Anders wäre die Rechtslage nur zu beurteilen, wenn vom TÜV lediglich die Ausrüstung des Anhängers als ordnungsgemäß im Sinne von § 41 Abs. 11 Satz 1 StVZO befunden worden sein sollte, ohne daß die Ordnungsgemäßheit der Ausrüstung des Anhängers in Verbindung mit dem vorliegend vom Betroffenen geführten Zugfahrzeug überprüft worden wäre.
Auch aus dem Umstand, daß gegen den Betroffenen bereits einmal wegen der Bremsanlage seines Anhängers ein Bußgeldverfahren anhängig gewesen ist, welches vom Amtsgericht Essen eingestellt worden ist, könnte ein Verschulden des Betroffenen nur hergeleitet werden, wenn in jenem Verfahren die Erforderlichkeit einer solchen Nachrüstung festgestellt worden wäre.
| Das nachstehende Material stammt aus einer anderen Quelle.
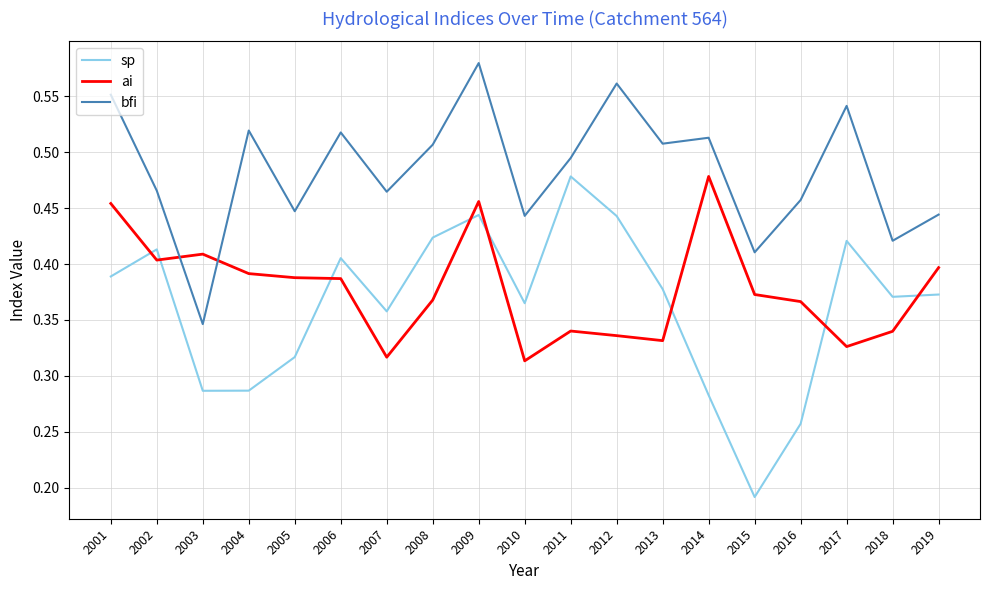

Count the number of categories in the chart.

19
Das amtsgerichtliche Urteil unterliegt danach der Aufhebung (§§ 79 Abs. 3 OWiG, 353 StPO) und der Zurückverweisung an das Amtsgericht. Eine eigene Entscheidung nach § 79 Abs. 6 OWiG ist dem Senat verwehrt, weil weitere tatsächliche Feststellungen zu treffen sind.